The corporate said pandemic-related inventory problems led to a 57 per cent fall in pre-tax profits to $16.3mn. But it surely said these had been “normalised” and it now expected a “regular build-up in demand all year long, positioning us strongly despite ongoing macroeconomic and geopolitical uncertainties”.
The Cambridge-based company reported adjusted earnings before interest, taxes, depreciation and amortisation of $37.2mn for the 12 months to the tip of December — above analysts’ estimates of $36.6mn but 15 per cent lower than in 2023. Revenues fell 2 per cent to $259.5mn.
The corporate’s shares rose 4 per cent at Wednesday’s open. Analysts at Jefferies upgraded the stock from hold to purchase on Wednesday morning.

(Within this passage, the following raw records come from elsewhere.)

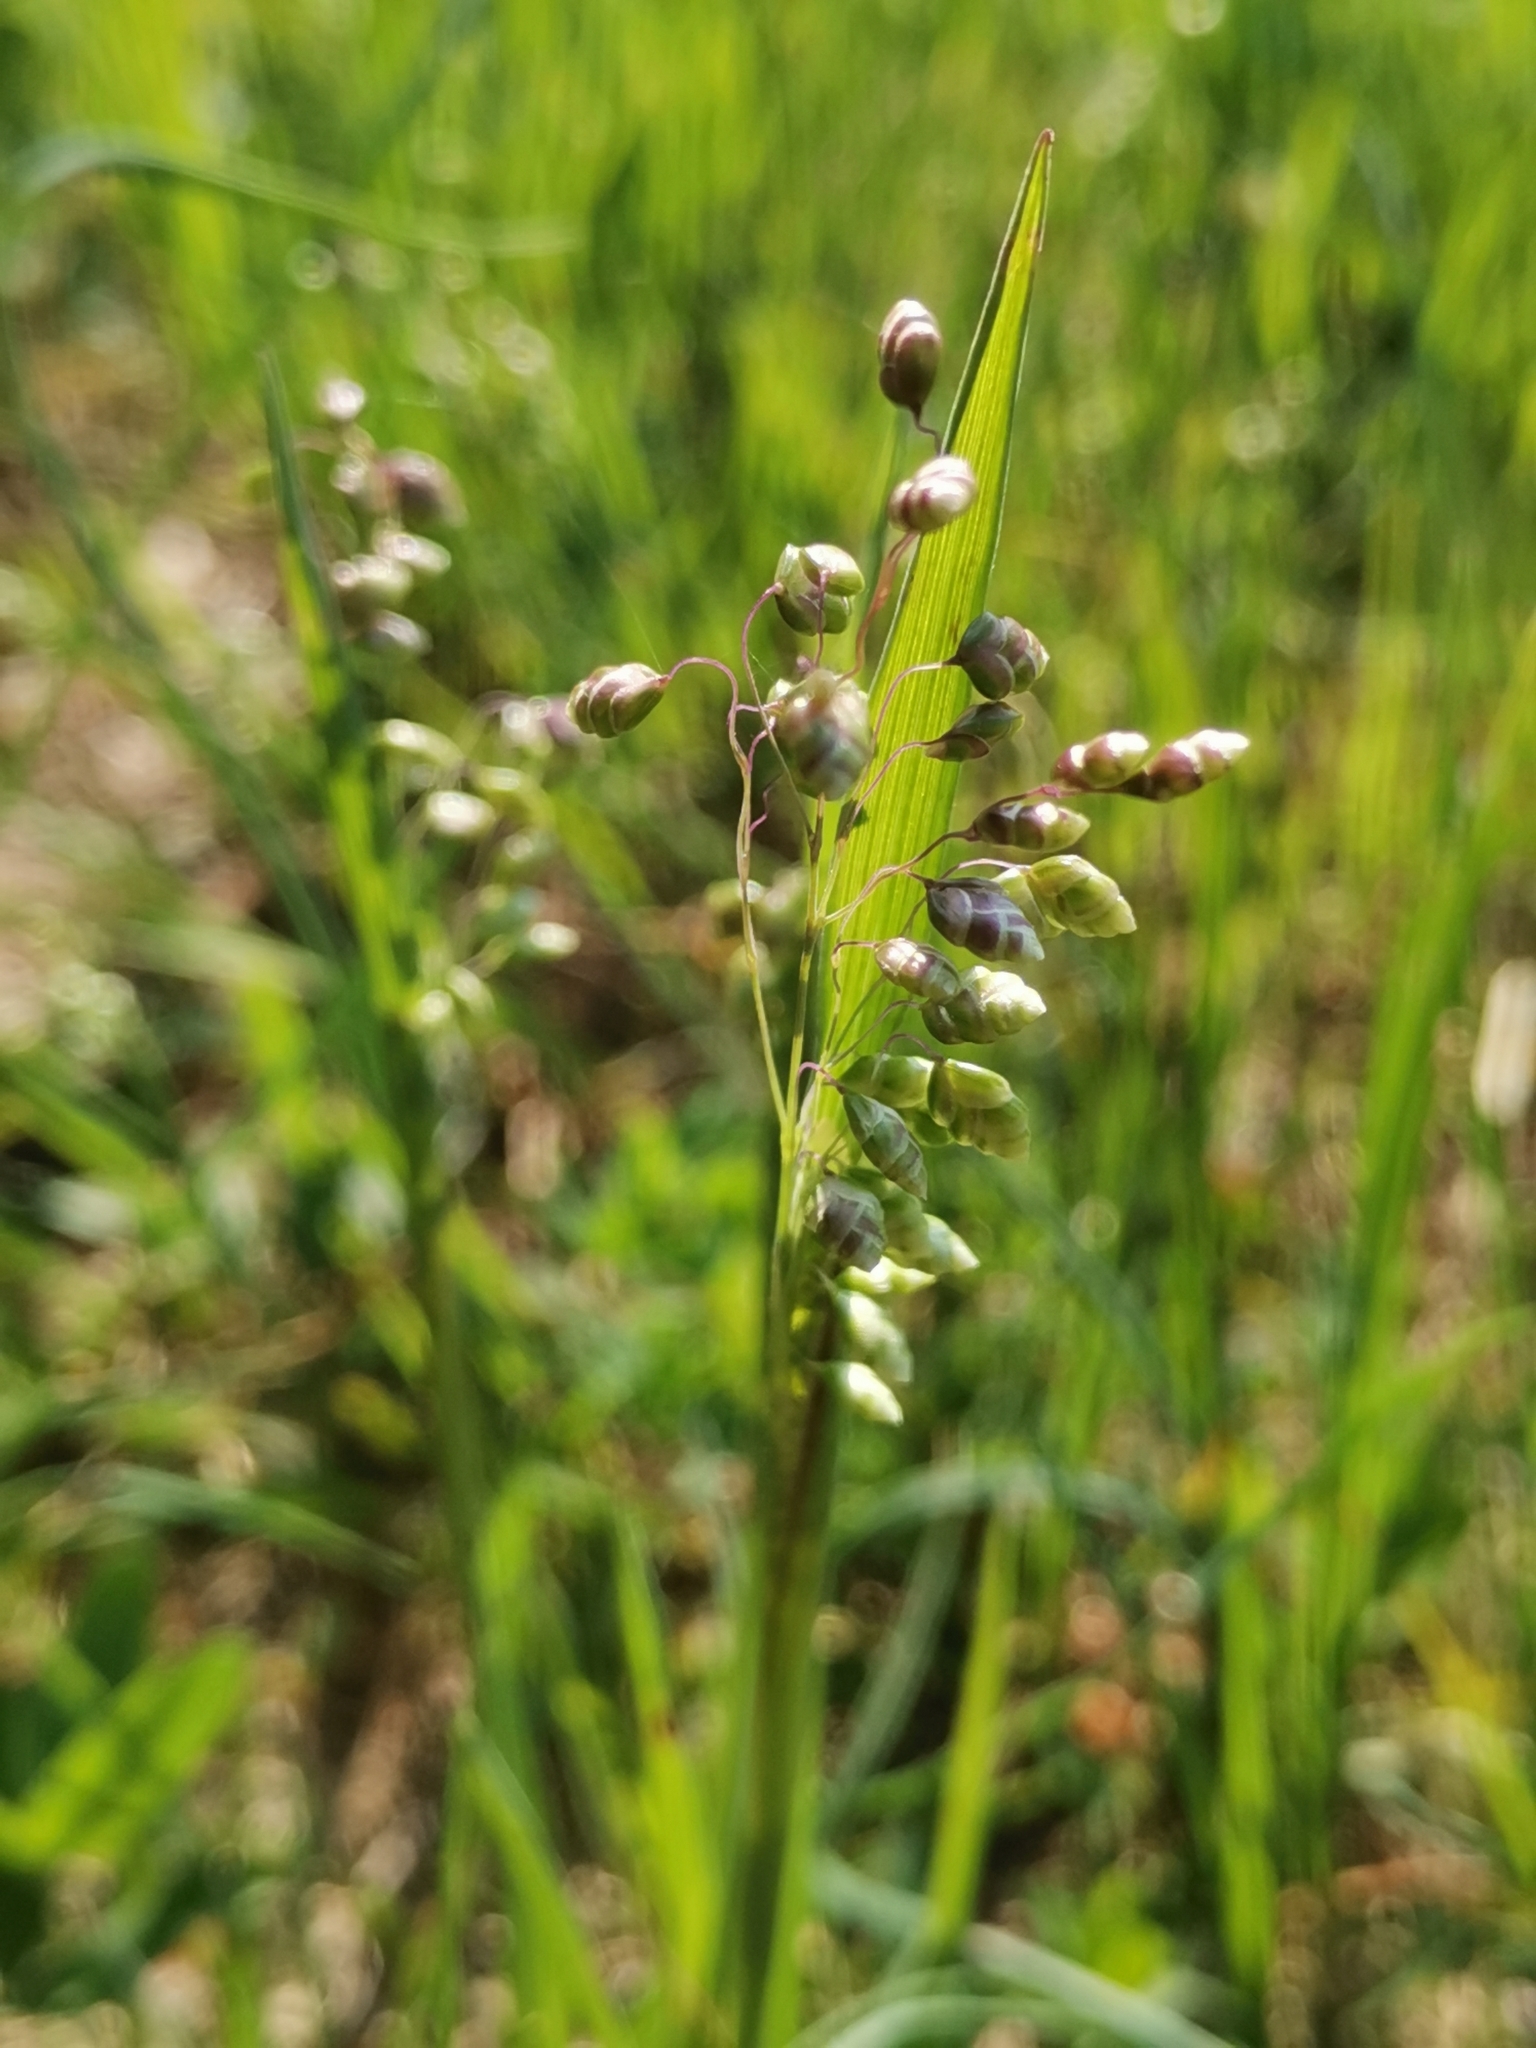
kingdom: Plantae
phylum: Tracheophyta
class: Liliopsida
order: Poales
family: Poaceae
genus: Briza
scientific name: Briza media
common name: Quaking grass
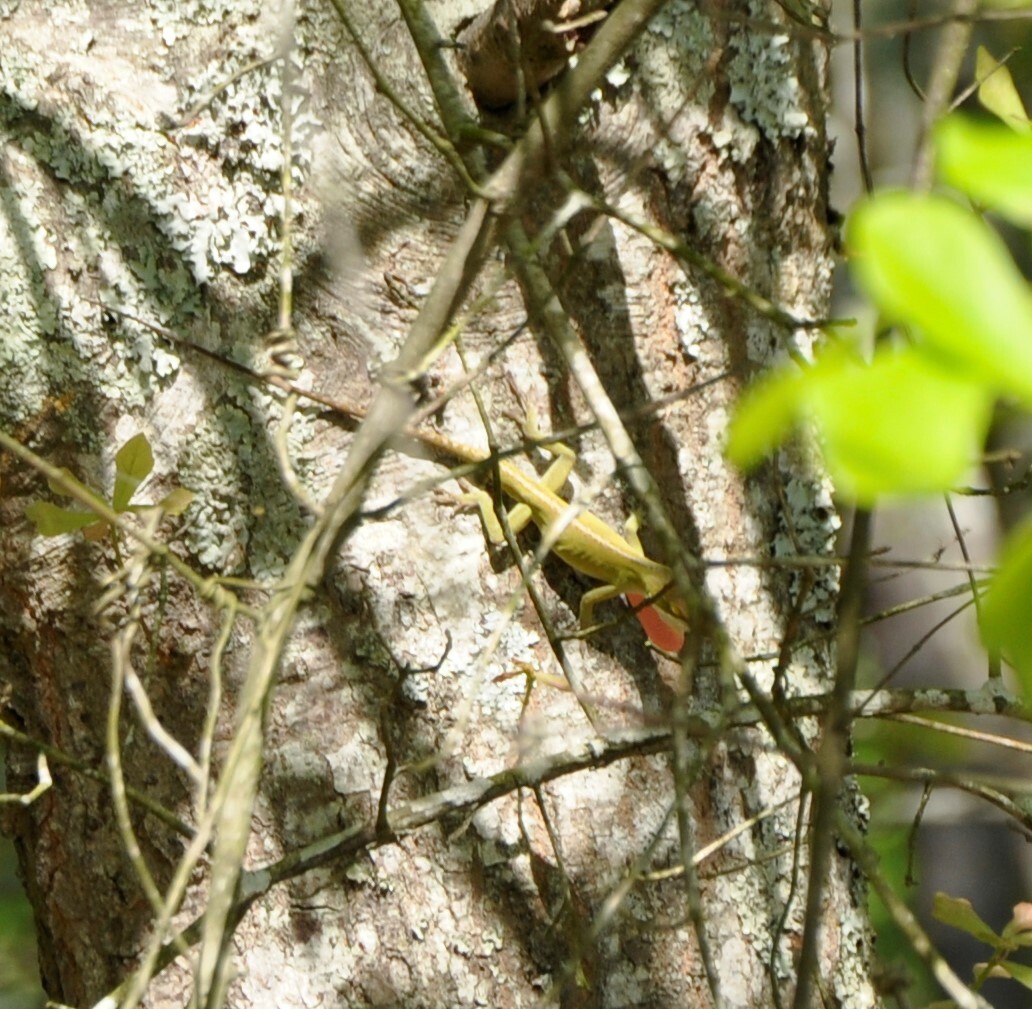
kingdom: Animalia
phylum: Chordata
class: Squamata
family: Dactyloidae
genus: Anolis
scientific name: Anolis carolinensis
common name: Green anole
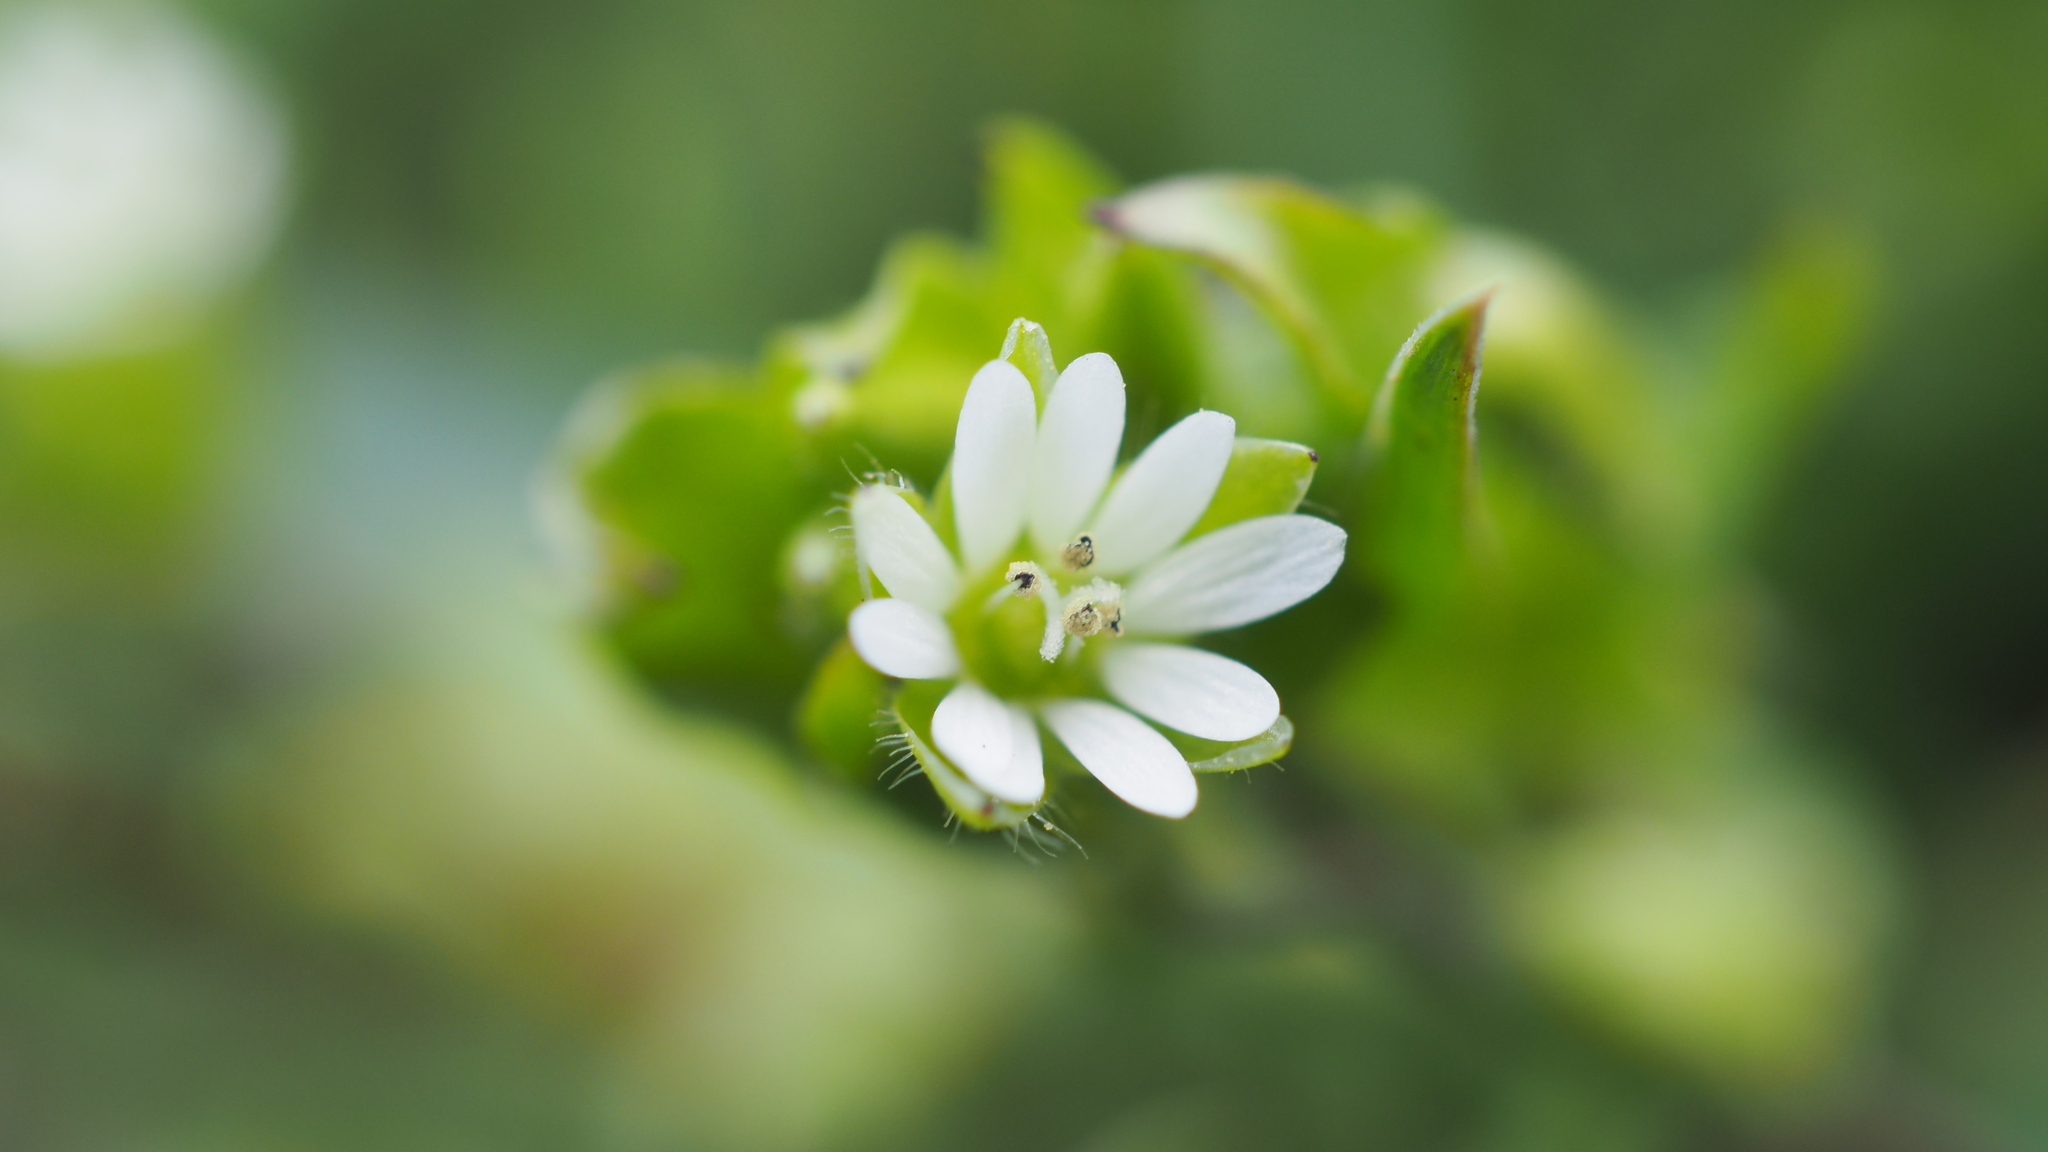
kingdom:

Raspberry Pi’s initial public offering last 12 months at a valuation of £542mn was seen as a rare victory for the London market, which has been struggling to draw listings, particularly from technology firms, which generally prefer to list within the US.
Chief executive Eben Upton said the corporate had released more products within the second half of 2024 than in any prior full 12 months, which “helped to fulfill market expectations in a 12 months dominated by the widely reported inventory correction”.
Raspberry Pi sold 1.9mn units of its $120 Pi 5 computer, launched in October 2023. It said it expected “promising” discussions with original equipment manufacturers to make an increasing contribution to sales from next 12 months.
Raspberry Pi began selling its products to the general public in 2012. It was arrange under the Raspberry Pi Foundation, a UK charity founded in 2008 to advertise computing to young people.
Its IPO raised £178.9mn, including £31.4mn for the corporate. Raspberry Pi said the funds can be used for engineering projects and recent product releases.